Para colmo, Mario Conde había sido recibido casi como un Jefe de Estado por el Papa que le dedicó una hora de audiencia privada, honor del que sólo recuerdo el precedente de otro ilustre masón español, don Emilio Castelar, ex presidente entonces de la Primera República. Y también, en importante viaje a Israel por la flor y nata de las finanzas internacionales y la Masonería anglosajona.
Tales señales de reconocimiento y poder real en dos importantes plazas internacionales sin embargo tuvieron un efecto opuesto al deseado. El Régimen se asustó ante alguien a quien no podía controlar ni chantajear y buscó la manera de hundirlo.
Según se va sabiendo es posible que Mario Conde pueda recuperar ahora esa intervención directa en la Política española. De confirmarse esta posibilidad, con Sociedad civil y Democracia en el papel del antiguo Foro, sería a principios del otoño cuando la situación social española se encuentre inmersa en gran conflictividad. Paradojas de la Historia, entonces el conde de Montecristo podría volver a escenificar su resurrección magistral y acelerar la deslegitimación y cambio radical desde dentro del injusto sistema político que le condenó.

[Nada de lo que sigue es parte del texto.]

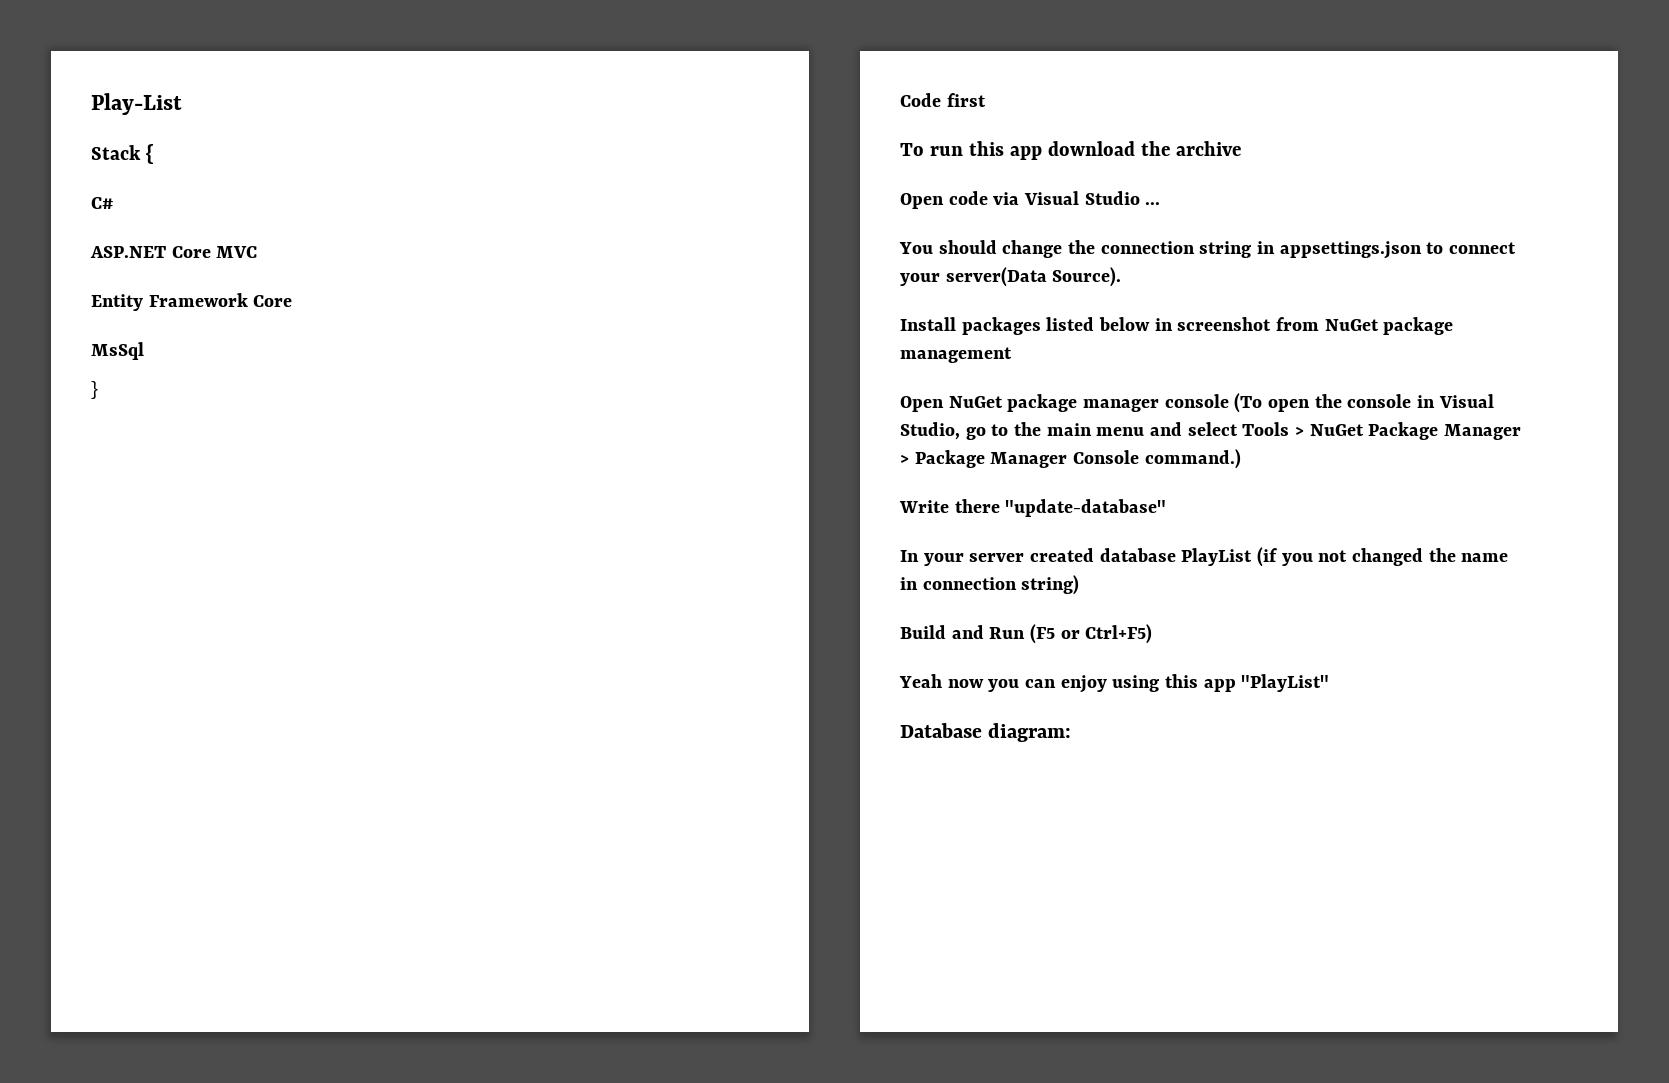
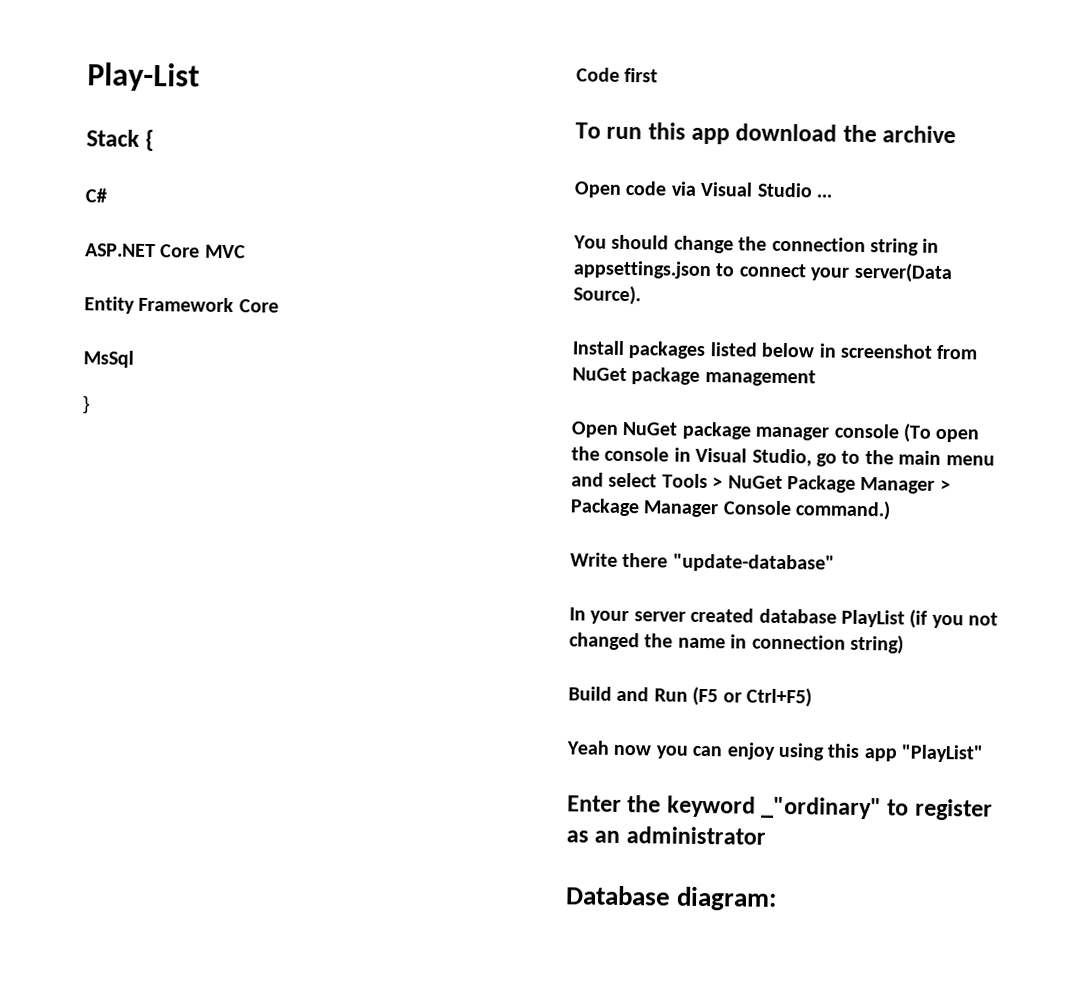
(1330, 683) none -> [567,795,993,821] [566,826,766,845] // Enter the keyword _"ordinary" to register as an administrator

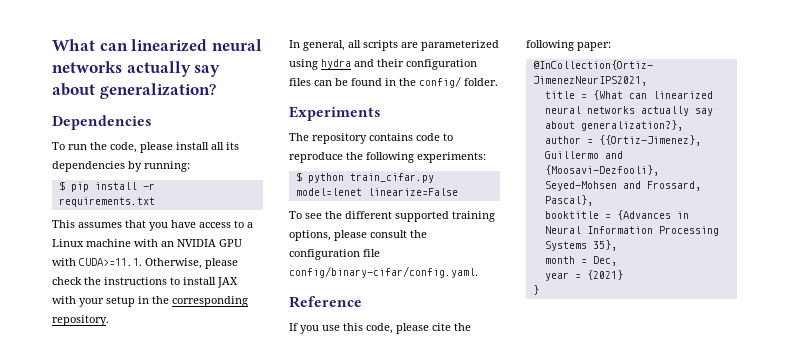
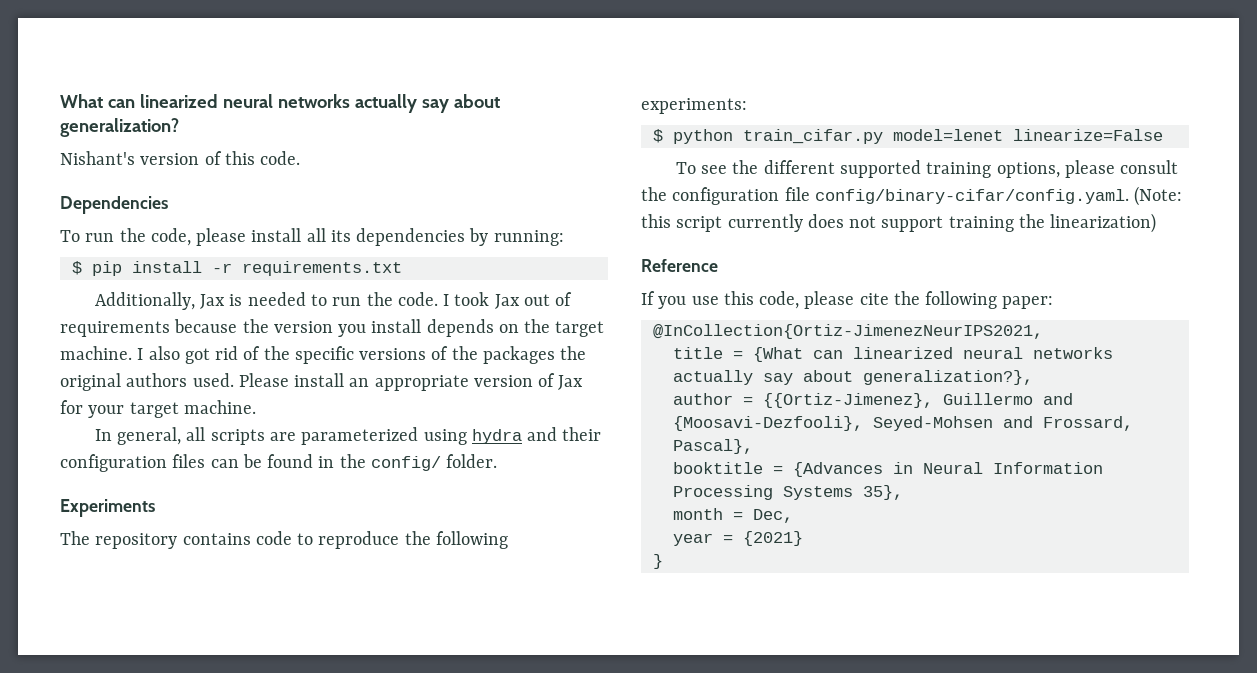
(216, 91) none -> [60,151,301,165] // Nishant's version of this code.
[52,220,253,231] [52,239,242,247] [52,258,238,269] [52,277,238,288] [52,296,248,307] [52,315,109,326] This assumes that you have access to a Linux machine with an NVIDIA GPU with CUDA>=11.1. Otherwise, please check the instructions to install JAX with your setup in the corresponding repository. -> [94,292,573,310] [60,319,605,337] [60,346,587,364] [60,373,584,391] [60,400,256,418] Additionally, Jax is needed to run the code. I took Jax out of requirements because the version you install depends on the target machine. I also got rid of the specific versions of the packages the original authors used. Please install an appropriate version of Jax for your target machine.
(478, 272) none -> [1134,186,1183,206] [641,213,1157,233] (Note: this script currently does not support training the linearization)

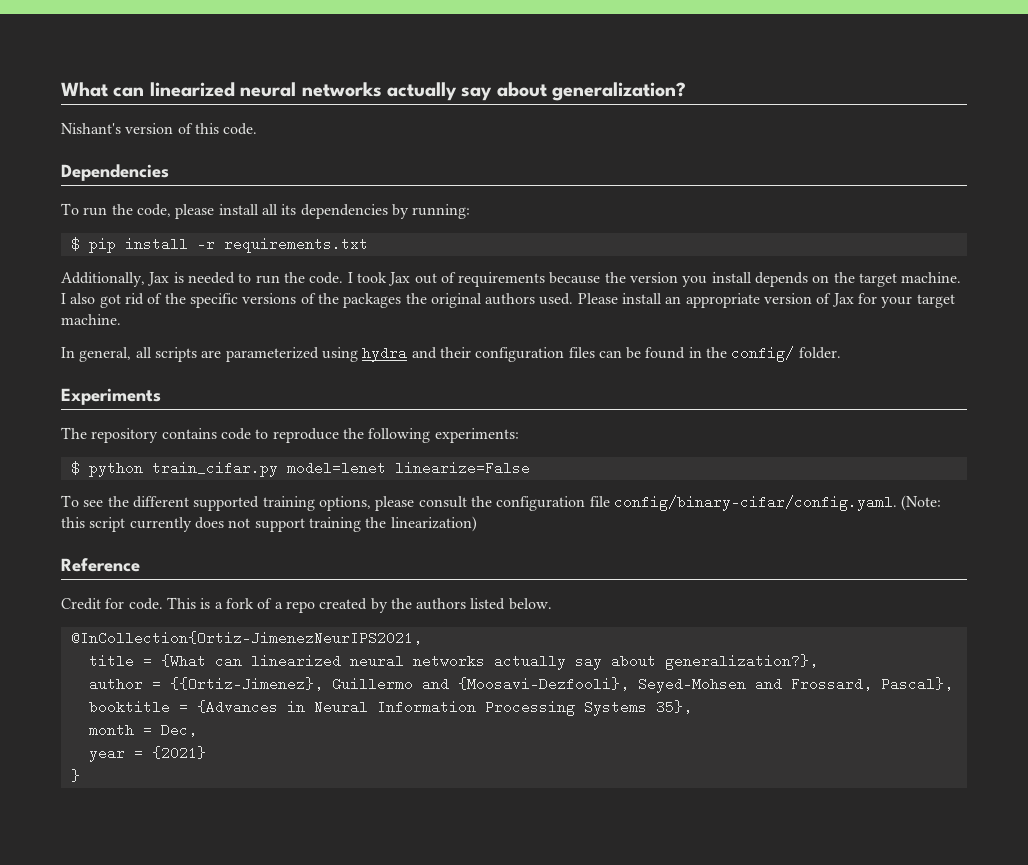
[641,291,1054,309] If you use this code, please cite the following paper: -> [61,597,552,613] Credit for code. This is a fork of a repo created by the authors listed below.

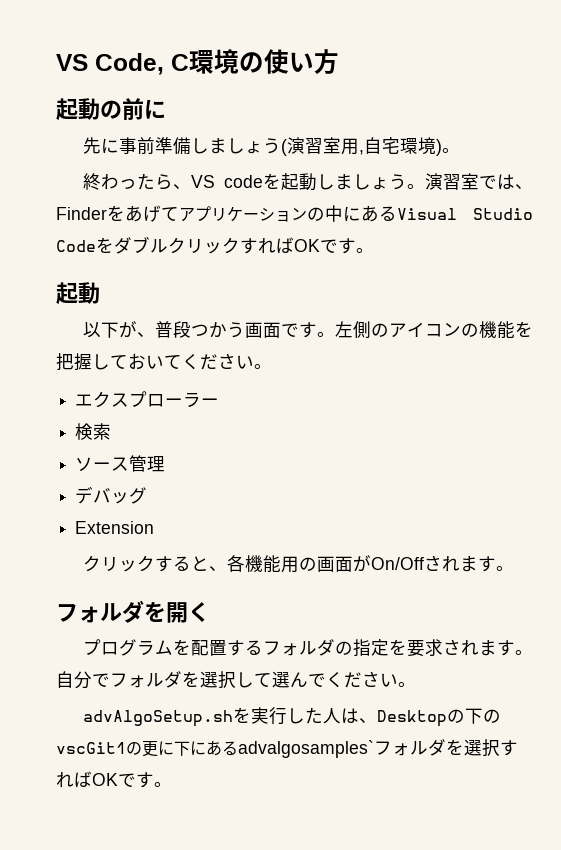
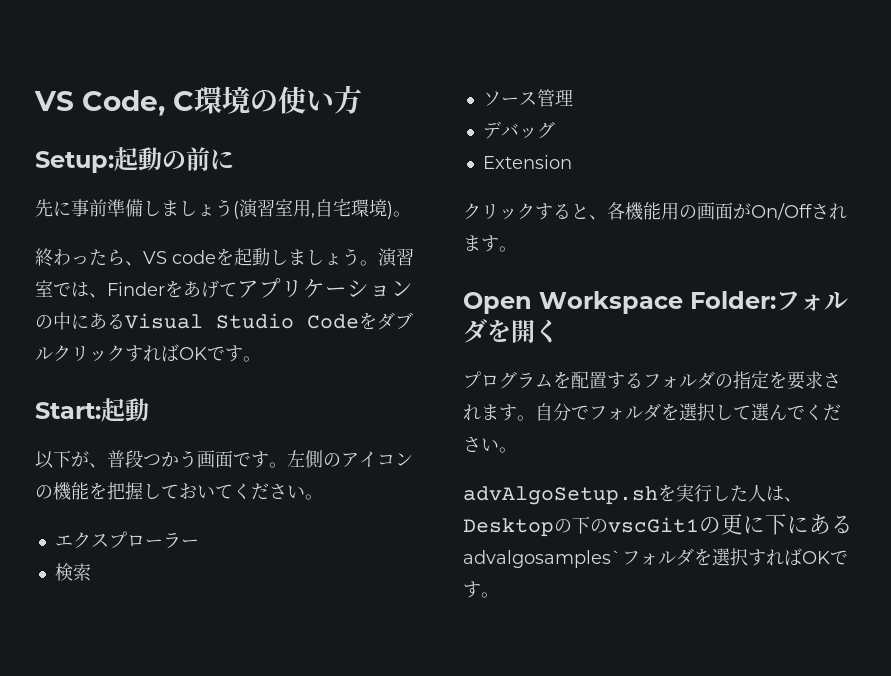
(339, 61) none -> [35,151,114,173] Setup:
(374, 250) none -> [35,402,101,419] Start:
(514, 568) none -> [463,291,776,314] Open Workspace Folder:

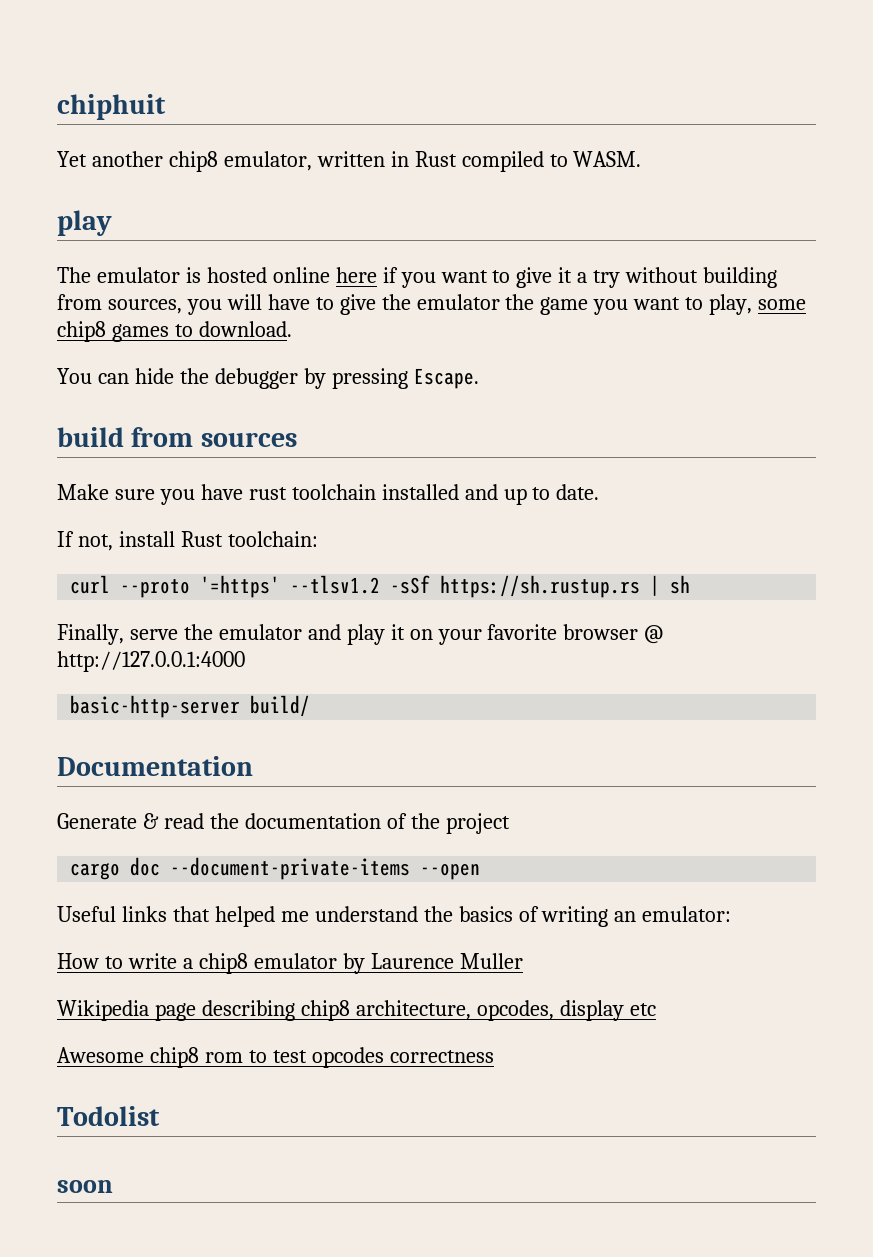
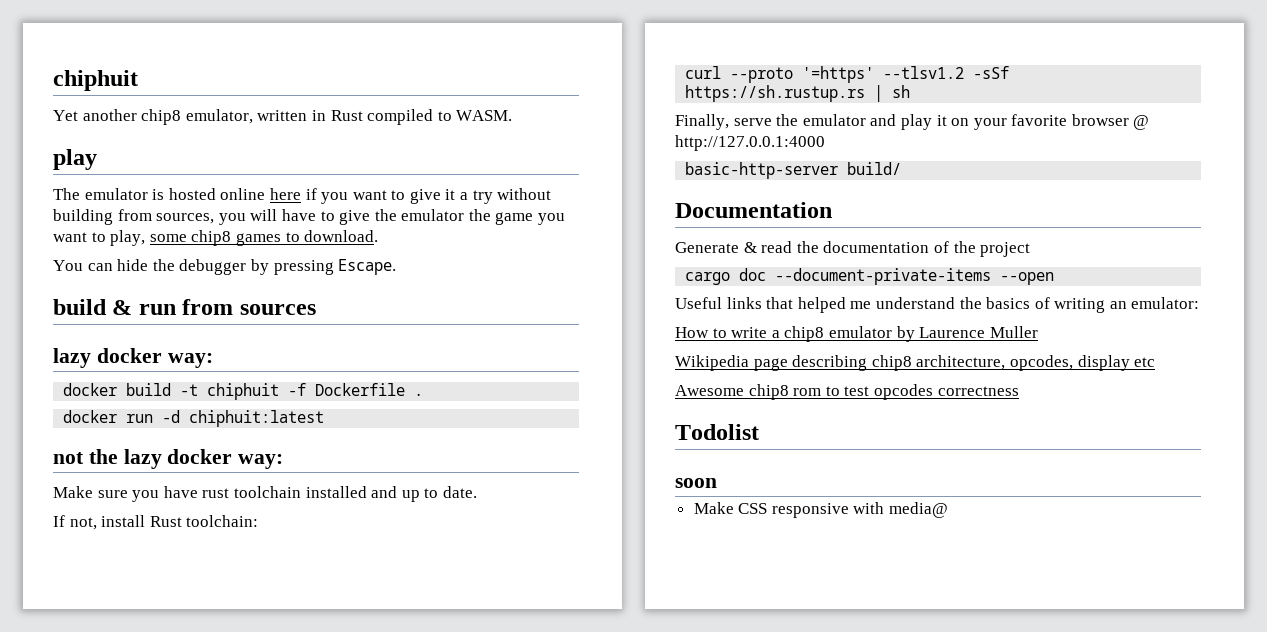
(124, 437) none -> [112,300,176,315] & run
(297, 439) none -> [53,348,213,368] [63,383,424,400] [63,410,325,427] [53,449,284,469] // lazy docker way: // docker build -t chiphuit -f Dockerfile . // docker run -d chiphuit:latest // not the lazy docker way:
(113, 1186) none -> [693,502,949,518] // Make CSS responsive with media@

Sin embargo, el estar y el no estar a la vez, tan propio o tópico del carácter gallego, no parece que sea buena idea como ya reveló el fracasado precedente citado de Foro. Don Mario acaso debiera revisarla. Si de verdad desea pasar a la acción política más vale que lo haga de modo personal directo y con todas sus armas, que espiritual e intelectualmente son muchas.
Si cree que no merece la pena desde el punto de vista personal, lo que también resulta una postura muy respetable, puede permanecer en el marco de la sociedad civil, escribiendo o interviniendo en medios de comunicación. Pero, insisto, no creo que sea bueno lo de las medias tintas. Estar y no estar. Ni tampoco ciertas compañías.
Pero cada vez va calando más en la opinión publica que el verdadero problema no es el gobierno sino el propio Régimen. Un régimen en el que reina la hipocresía, la ambición, la codicia, ayudada por la injusticia, hasta representar hoy un obstáculo a las posibilidades de desarrollo humano. Y que en consecuencia debiera ser superado.
¿Podrá influir Mario Conde en tal superación?